#### REQUIREMENT:
From the line with "right shoulder: (334, 328)" through the final line, transcribe the material below character for character; include no other lines.
::::::::
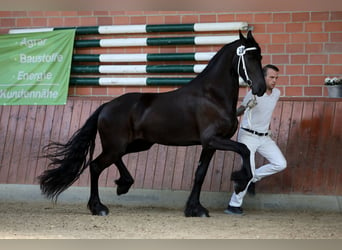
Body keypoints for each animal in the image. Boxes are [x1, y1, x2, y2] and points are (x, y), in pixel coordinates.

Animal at [38, 30, 266, 217]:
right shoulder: (213, 140)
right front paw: (241, 182)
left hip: (137, 144)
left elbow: (200, 174)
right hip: (118, 145)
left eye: (260, 56)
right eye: (249, 57)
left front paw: (195, 209)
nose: (261, 88)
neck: (212, 96)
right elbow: (244, 149)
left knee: (112, 160)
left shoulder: (210, 145)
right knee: (95, 166)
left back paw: (123, 184)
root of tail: (106, 106)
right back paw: (98, 207)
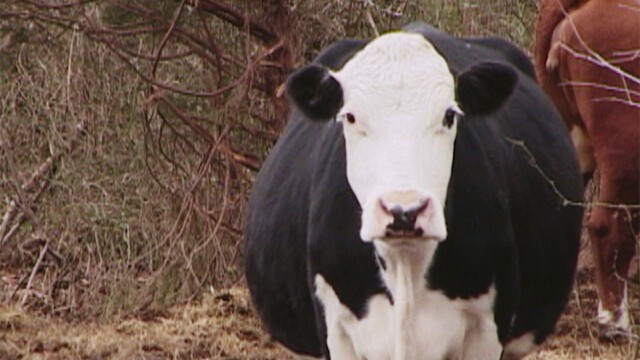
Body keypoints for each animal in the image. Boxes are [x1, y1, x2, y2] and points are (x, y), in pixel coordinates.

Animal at [242, 22, 584, 360]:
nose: (403, 210)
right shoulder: (334, 328)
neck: (405, 267)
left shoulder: (489, 328)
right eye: (350, 117)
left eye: (449, 115)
::::::::
#### ANSWER SECTION:
right shoulder: (334, 328)
neck: (405, 267)
left shoulder: (489, 328)
right eye: (350, 117)
left eye: (449, 115)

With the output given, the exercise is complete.